### Extracted information
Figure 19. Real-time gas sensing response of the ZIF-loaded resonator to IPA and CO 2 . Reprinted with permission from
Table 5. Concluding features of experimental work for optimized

---

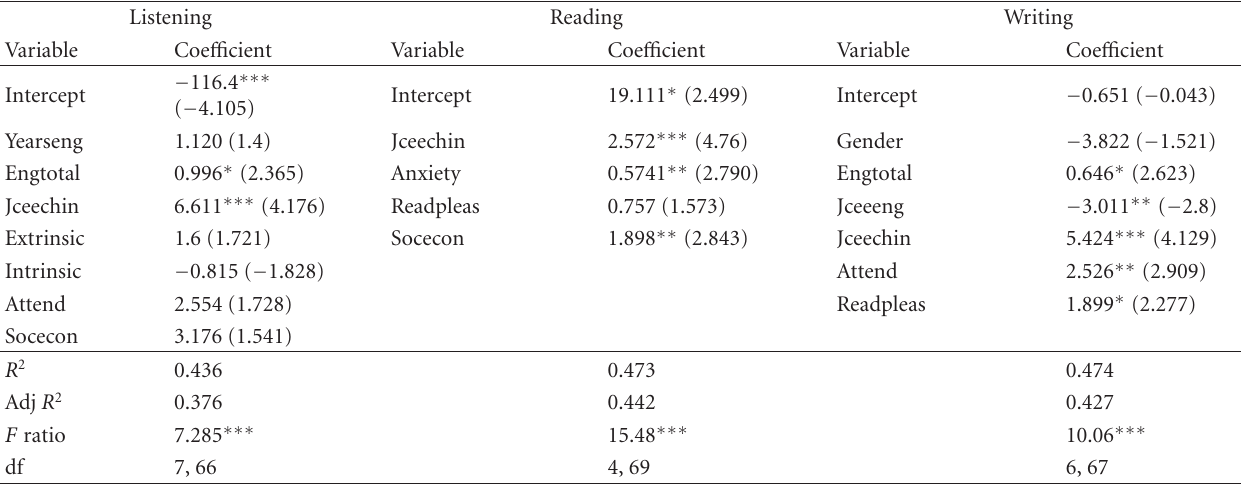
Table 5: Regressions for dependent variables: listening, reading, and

### Work required
Taking the records above as input, show every line in which the word "Table" is present.

### Result of the exercise
Table 5. Concluding features of experimental work for optimized
Table 5: Regressions for dependent variables: listening, reading, and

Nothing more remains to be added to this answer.